The perimeters of a circle, a square and an equilateral triangle are same and their areas are C,S and T respectively. Which of the following statement is true ?

To solve the problem, we need to analyze the areas of a circle, a square, and an equilateral triangle given that their perimeters are the same.

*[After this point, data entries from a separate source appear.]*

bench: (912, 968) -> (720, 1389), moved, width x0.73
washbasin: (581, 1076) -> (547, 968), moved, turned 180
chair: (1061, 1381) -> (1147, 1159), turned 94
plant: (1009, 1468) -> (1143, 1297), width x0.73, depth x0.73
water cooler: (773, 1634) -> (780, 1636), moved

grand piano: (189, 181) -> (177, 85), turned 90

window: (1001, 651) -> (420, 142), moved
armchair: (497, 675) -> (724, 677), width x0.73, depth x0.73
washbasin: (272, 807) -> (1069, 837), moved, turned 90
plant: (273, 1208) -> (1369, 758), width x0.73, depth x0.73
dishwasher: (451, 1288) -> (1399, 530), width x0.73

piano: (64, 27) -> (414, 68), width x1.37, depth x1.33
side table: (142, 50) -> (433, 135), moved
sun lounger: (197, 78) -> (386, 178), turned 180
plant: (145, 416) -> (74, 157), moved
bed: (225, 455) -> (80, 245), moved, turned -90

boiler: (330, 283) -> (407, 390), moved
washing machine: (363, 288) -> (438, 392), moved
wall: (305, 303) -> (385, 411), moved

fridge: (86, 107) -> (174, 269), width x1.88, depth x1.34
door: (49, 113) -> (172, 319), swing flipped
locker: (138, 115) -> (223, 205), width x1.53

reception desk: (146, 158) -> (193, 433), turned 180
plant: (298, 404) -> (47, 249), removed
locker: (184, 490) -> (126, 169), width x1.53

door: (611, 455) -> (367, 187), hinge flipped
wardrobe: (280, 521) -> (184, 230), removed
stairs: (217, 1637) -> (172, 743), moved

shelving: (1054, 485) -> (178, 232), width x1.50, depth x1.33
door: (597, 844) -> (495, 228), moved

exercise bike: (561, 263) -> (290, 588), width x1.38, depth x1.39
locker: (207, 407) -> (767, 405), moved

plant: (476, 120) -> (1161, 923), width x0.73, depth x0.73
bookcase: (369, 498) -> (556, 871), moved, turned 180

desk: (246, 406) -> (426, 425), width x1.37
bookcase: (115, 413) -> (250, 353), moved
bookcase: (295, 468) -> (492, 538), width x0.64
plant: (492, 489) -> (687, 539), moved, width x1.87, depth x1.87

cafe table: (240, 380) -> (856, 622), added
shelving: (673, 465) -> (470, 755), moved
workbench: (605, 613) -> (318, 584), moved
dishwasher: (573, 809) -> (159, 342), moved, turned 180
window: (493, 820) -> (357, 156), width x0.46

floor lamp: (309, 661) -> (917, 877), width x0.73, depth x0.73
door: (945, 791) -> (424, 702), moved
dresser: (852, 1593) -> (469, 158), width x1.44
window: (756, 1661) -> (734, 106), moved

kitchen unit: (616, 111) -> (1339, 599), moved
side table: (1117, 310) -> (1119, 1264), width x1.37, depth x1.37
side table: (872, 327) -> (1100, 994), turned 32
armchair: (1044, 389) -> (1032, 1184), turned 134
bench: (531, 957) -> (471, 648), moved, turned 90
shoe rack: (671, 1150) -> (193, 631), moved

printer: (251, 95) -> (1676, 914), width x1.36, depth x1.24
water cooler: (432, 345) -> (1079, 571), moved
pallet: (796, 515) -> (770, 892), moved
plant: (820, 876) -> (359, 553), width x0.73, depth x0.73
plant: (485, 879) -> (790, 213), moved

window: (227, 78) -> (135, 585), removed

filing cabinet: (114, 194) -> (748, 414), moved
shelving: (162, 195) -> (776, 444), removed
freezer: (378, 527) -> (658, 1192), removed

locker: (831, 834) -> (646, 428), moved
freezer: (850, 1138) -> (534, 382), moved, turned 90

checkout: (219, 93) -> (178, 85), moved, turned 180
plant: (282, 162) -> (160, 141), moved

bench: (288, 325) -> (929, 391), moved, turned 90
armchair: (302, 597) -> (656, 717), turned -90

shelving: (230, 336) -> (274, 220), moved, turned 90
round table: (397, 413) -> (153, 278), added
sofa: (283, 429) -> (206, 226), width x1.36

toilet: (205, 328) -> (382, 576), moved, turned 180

Let's denote the following: - Let \( R \) be the radius of the circle. - Let \( a \) be the side length of the square. - Let \( b \) be the side length of the equilateral triangle. ### Step 1: Set up the perimeter equations The perimeters of the three shapes are given by: - Circle: \( P_{circle} = 2\pi R \) - Square: \( P_{square} = 4a \) - Equilateral Triangle: \( P_{triangle} = 3b \) Since the perimeters are equal, we can set up the following equations: \[ 2\pi R = 4a = 3b \] ### Step 2: Express \( a \) and \( b \) in terms of \( R \) From the perimeter equations, we can express \( a \) and \( b \) in terms of \( R \): 1. From \( 2\pi R = 4a \): \[ a = \frac{2\pi R}{4} = \frac{\pi R}{2} \] 2. From \( 2\pi R = 3b \): \[ b = \frac{2\pi R}{3} \] ### Step 3: Calculate the areas of the shapes Now we can calculate the areas of each shape: 1. Area of the circle: \[ A_{circle} = \pi R^2 \] 2. Area of the square: \[ A_{square} = a^2 = \left(\frac{\pi R}{2}\right)^2 = \frac{\pi^2 R^2}{4} \] 3. Area of the equilateral triangle: The area of an equilateral triangle is given by: \[ A_{triangle} = \frac{\sqrt{3}}{4} b^2 = \frac{\sqrt{3}}{4} \left(\frac{2\pi R}{3}\right)^2 = \frac{\sqrt{3}}{4} \cdot \frac{4\pi^2 R^2}{9} = \frac{\sqrt{3}\pi^2 R^2}{9} \] ### Step 4: Compare the areas Now we have the areas: - \( A_{circle} = \pi R^2 \) - \( A_{square} = \frac{\pi^2 R^2}{4} \) - \( A_{triangle} = \frac{\sqrt{3}\pi^2 R^2}{9} \) To compare these areas, we can look at their ratios: 1. \( A_{circle} : A_{square} : A_{triangle} \) \[ = \pi R^2 : \frac{\pi^2 R^2}{4} : \frac{\sqrt{3}\pi^2 R^2}{9} \] Dividing each term by \( R^2 \): \[ = \pi : \frac{\pi^2}{4} : \frac{\sqrt{3}\pi^2}{9} \] ### Step 5: Simplify the ratios To simplify, we can multiply through by \( 36 \) (the least common multiple of the denominators): \[ = 36\pi : 9\pi^2 : 4\sqrt{3}\pi^2 \] This gives us: \[ = 36 : 9\pi : 4\sqrt{3}\pi \] ### Conclusion From the above ratios, we can determine the order of the areas: - The area of the circle is the largest, followed by the area of the square, and then the area of the equilateral triangle. Thus, the correct statement is: **The area of the circle is greater than the area of the square, and the area of the square is greater than the area of the equilateral triangle.**